Ce mercredi de novembre, sept enseignantes et autant de mamans se sont donné rendez-vous à l’école Georges-Charpak, dans le quartier de Grigny-2 – l’une des plus grandes copropriétés d’Europe –, pour « croiser leurs savoirs ». L’expression, popularisée par l’association ATD Quart Monde, a été reprise à son compte par la municipalité qui invite les écoles volontaires à prendre part à cette formation. Deux journées durant, on y débat des « attendus » de la scolarité, de « tout ce qui peut aider l’enfant à bien grandir », résume Aziza, une maman. De « tout ce qu’on peut faire main dans la main, sans se juger », renchérit Amandine, une autre mère de famille. « Dans l’ensemble, c’est toujours le commun qui ressort, se félicite Maïté Barrès, chargée de mission pour la ville de Grigny. Le lien école-famille s’en trouve renforcé. »
Identifier les moyens de faire réussir tous les enfants demande aux enseignants une connaissance fine du territoire où ils exercent que « beaucoup d’entre eux, parce qu’ils ne sont pas issus des classes populaires, n’auront pas sans l’accompagnement adéquat », reprend M. Delahaye. Cela demande, dans le même temps, de faire le « pari de l’ambition », défend l’inspecteur honoraire : « Même confrontée à des situations extrêmes, l’école ne doit pas en rabattre avec les exigences scolaires. »
Pour s’en prémunir, les enseignants invoquent un autre besoin : « plus de mixité » socialeIls font aussi le même constat : cette mixité n’existe pas, ou si peu, dans les zones où ils sont affectés.
Pauvreté : combien d’enfants concernés ?
Quelque 1,2 million d’enfants et d’adolescents, soit un peu moins de 1 sur 10, sont considérés comme pauvres en France par l’Observatoire des inégalités, qui prend en compte un seuil fixé à 50 % du revenu médian, précise Louis Maurin, son directeur.
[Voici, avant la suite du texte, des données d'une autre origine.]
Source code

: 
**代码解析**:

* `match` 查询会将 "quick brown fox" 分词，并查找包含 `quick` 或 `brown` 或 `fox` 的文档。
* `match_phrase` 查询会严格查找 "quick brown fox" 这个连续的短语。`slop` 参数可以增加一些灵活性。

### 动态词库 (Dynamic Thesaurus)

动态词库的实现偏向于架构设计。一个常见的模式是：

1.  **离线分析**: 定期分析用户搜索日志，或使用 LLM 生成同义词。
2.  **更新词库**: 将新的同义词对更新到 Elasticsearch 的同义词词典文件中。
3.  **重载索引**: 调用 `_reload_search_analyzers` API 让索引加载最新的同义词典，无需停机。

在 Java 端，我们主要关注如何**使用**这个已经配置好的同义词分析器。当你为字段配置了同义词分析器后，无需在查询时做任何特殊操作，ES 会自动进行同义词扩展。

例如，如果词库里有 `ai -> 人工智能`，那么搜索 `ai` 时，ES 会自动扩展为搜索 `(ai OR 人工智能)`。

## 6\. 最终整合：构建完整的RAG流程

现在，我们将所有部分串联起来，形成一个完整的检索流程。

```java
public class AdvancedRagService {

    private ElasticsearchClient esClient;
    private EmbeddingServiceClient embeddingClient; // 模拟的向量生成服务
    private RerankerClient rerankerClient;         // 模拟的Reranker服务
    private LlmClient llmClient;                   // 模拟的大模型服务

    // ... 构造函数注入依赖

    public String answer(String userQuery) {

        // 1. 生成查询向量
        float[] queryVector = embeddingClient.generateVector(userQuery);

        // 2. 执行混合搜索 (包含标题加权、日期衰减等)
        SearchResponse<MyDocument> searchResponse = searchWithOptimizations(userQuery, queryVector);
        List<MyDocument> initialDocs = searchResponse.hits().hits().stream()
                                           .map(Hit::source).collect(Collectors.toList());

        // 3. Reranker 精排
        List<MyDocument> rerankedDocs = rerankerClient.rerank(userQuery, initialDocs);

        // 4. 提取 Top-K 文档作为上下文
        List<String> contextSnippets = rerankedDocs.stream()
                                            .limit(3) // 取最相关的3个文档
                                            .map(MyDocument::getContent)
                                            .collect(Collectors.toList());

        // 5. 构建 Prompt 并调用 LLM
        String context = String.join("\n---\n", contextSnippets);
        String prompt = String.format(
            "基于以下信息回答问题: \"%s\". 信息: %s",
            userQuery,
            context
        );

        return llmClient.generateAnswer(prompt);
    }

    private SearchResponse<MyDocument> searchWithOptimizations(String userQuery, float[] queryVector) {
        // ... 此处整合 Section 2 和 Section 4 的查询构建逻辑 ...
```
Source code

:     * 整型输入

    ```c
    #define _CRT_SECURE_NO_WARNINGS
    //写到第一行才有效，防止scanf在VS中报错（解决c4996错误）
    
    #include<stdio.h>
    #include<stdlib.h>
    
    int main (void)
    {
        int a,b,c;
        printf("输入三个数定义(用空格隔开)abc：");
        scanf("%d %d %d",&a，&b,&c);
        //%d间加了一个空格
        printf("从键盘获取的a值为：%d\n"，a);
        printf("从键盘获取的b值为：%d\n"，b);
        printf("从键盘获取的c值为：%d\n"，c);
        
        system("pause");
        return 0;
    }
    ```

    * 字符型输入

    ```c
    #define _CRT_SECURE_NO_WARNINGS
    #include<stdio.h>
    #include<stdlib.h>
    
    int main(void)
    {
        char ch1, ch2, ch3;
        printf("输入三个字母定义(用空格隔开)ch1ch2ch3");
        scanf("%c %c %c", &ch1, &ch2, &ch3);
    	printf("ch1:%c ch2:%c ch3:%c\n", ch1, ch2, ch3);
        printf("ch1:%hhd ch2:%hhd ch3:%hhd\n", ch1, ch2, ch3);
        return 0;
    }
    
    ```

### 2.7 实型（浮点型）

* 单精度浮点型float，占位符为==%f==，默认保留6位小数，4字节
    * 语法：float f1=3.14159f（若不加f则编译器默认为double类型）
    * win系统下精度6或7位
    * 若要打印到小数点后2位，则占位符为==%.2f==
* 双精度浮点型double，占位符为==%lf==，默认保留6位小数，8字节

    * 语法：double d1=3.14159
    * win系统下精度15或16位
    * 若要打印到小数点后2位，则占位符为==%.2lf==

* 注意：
L’Insee, qui se fonde sur le seuil d’usage de 60 % du niveau de vie médian, chiffre, pour sa part, à 2,8 millions le nombre d’enfants vivant dans des ménages dont le niveau de vie est inférieur à 1 008 euros par mois.
Enfants pauvres ? Enfants « de » pauvres, préfère dire M. Maurin, sociologue, pour qui la première expression est « trompeuse » : « Elle cache, dit-il, la pauvreté des parents liée au chômage, aux bas salaires, au morcellement des temps de travail… » La structure familiale joue aussi : un tiers des enfants concernés vit dans une famille monoparentale.
Parmi ce 1,2 million d’enfants chiffré par l’Observatoire des inégalités, un peu plus de 400 000 ont moins de 6 ans ; 340 000 ont entre 6 et 11 ans ; et 480 000 sont des adolescents. Le nombre de jeunes en très grande précarité n’est pas connu, mais, selon l’Insee, 30 000 enfants vivent avec un parent qui n’a pas de domicile, utilisant les services d’hébergement d’urgence.
L’évolution est alarmante : le nombre de mineurs dont les parents disposent de ressources inférieures au seuil de pauvreté a augmenté de 400 000 depuis 2004 (+ 37 %) et de 200 000 (+16 %) depuis 2008, selon les calculs de l’Observatoire des inégalités.